KORANNTB.com – Penanganan kasus dugaan pembakaran santri di Pondok Pesantren Rosyidatushaulatiyyah Al-Ibrahimi NW, Kecamatan Batukliang, Lombok Tengah, memasuki babak baru. Penyidik Polres Lombok Tengah menjadwalkan gelar perkara pada Kamis (9/7/2026) sebagai langkah menuju penetapan tersangka.

Kapolda NTB Irjen Pol Kalingga Rendra Raharja mengatakan gelar perkara akan menjadi dasar penyidik dalam menentukan pihak yang akan dimintai pertanggungjawaban pidana.

“Mungkin Kamis akan ada gelar perkara. Dan dari gelar perkara itu diambil kesimpulan akan ada, insyaallah ada penetapan tersangka,” katanya, Selasa (7/7/2026).

Menurut Kalingga, Polda NTB turut memberikan asistensi agar proses penyidikan berjalan sesuai prosedur. Namun, ia belum bersedia mengungkap siapa pihak yang berpotensi ditetapkan sebagai tersangka.

“Ya, itu dia. Kita tunggu hari Kamis saja,” tegasnya.

Ketua Lembaga Perlindungan Anak (LPA) Kota Mataram, Joko Jumadi, juga menyebut informasi yang diterimanya mengarah pada penetapan tersangka dalam waktu dekat.

“Dari informasi Polres Lombok Tengah InsyaAllah Minggu ini,” ucapnya.

Joko mengatakan, LPA Kota Mataram masih memberikan pendampingan hukum kepada para korban.

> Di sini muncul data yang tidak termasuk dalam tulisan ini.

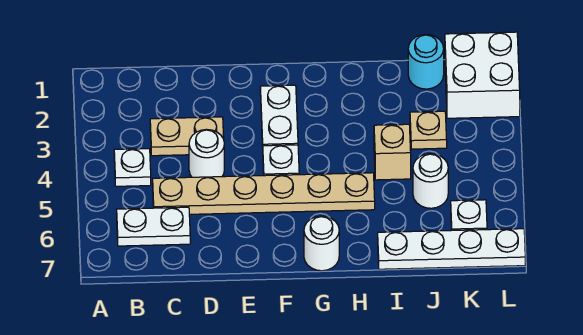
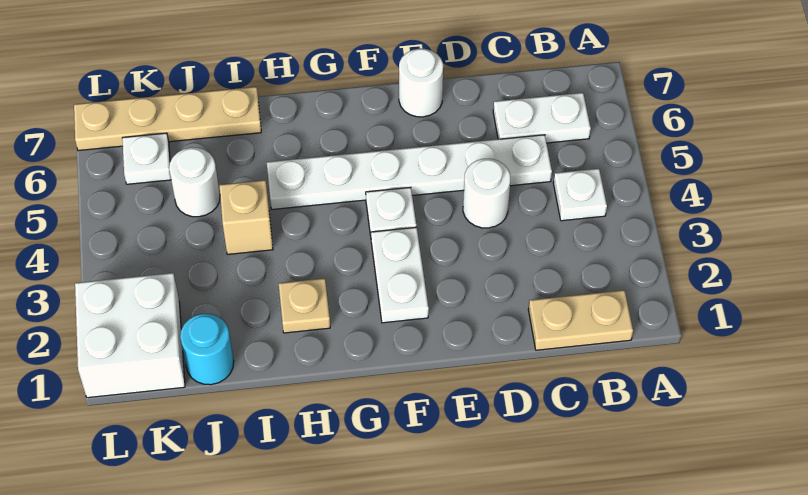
tan 1x2 plate [150,117,224,156] -> tan 1x2 plate moved to [528,290,633,350]
tan 1x6 plate [153,173,375,214] -> white 1x6 plate [267,135,552,209]
white 1x1 round brick [304,216,339,271] -> white 1x1 round brick moved to [399,49,443,117]
white 1x4 plate [378,229,525,269] -> tan 1x4 plate [74,87,261,151]
tan 1x1 plate [410,111,447,149] -> tan 1x1 plate moved to [279,278,330,333]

Selain mengawal proses hukum, lembaganya juga terus memantau pembiayaan perawatan terhadap dua korban yang selamat.

Kasus tersebut telah naik ke tahap penyidikan setelah penyidik melakukan gelar perkara pada 4 Juli 2026. Penyidikan dilakukan berdasarkan Pasal 76C juncto Pasal 80 ayat (2) dan ayat (3) Undang-Undang Nomor 35 Tahun 2014 tentang Perlindungan Anak dan/atau Pasal 466 ayat (2) dan ayat (3) Undang-Undang Nomor 1 Tahun 2023 tentang KUHP.

Selama proses penyidikan, polisi telah memeriksa sejumlah saksi, mulai dari korban, orang tua korban, pengurus pondok pesantren, pihak Kementerian Agama Lombok Tengah hingga ahli pidana dari Universitas Mataram.

“Kami juga sudah periksa korban, orang tua korban,” kata Kasi Humas Polres Lombok Tengah, Iptu Lalu Brata Kusnadi.

Kasus ini mencuat setelah beredarnya video yang memperlihatkan salah seorang santri menjalani perawatan akibat luka bakar. Berdasarkan keterangan LPA Kota Mataram, peristiwa tersebut mengakibatkan tiga santri menjadi korban, dua mengalami luka bakar dan satu lainnya meninggal dunia.

Sementara itu, pihak Ponpes Rosyidatushaulatiyyah Al-Ibrahimi NW membantah adanya dugaan penyiraman bensin sebagaimana narasi yang berkembang. Ketua Yayasan Rosyidatushaulatiyyah Al-Ibrahimi NW, TGH Ahmad Muzakki Rahmatullah, menyatakan insiden tersebut merupakan kecelakaan saat sejumlah santri bermain api menggunakan bensin.

“Tidak ada penyiraman bensin. Tidak ada penyiraman,” tegas Muzakki.

Menurutnya, api muncul setelah botol berisi bensin tidak sengaja tersenggol saat pembakaran lembaran mika sehingga kobaran api membesar dan menyebabkan tiga santri mengalami luka bakar, sementara dua lainnya berhasil menyelamatkan diri.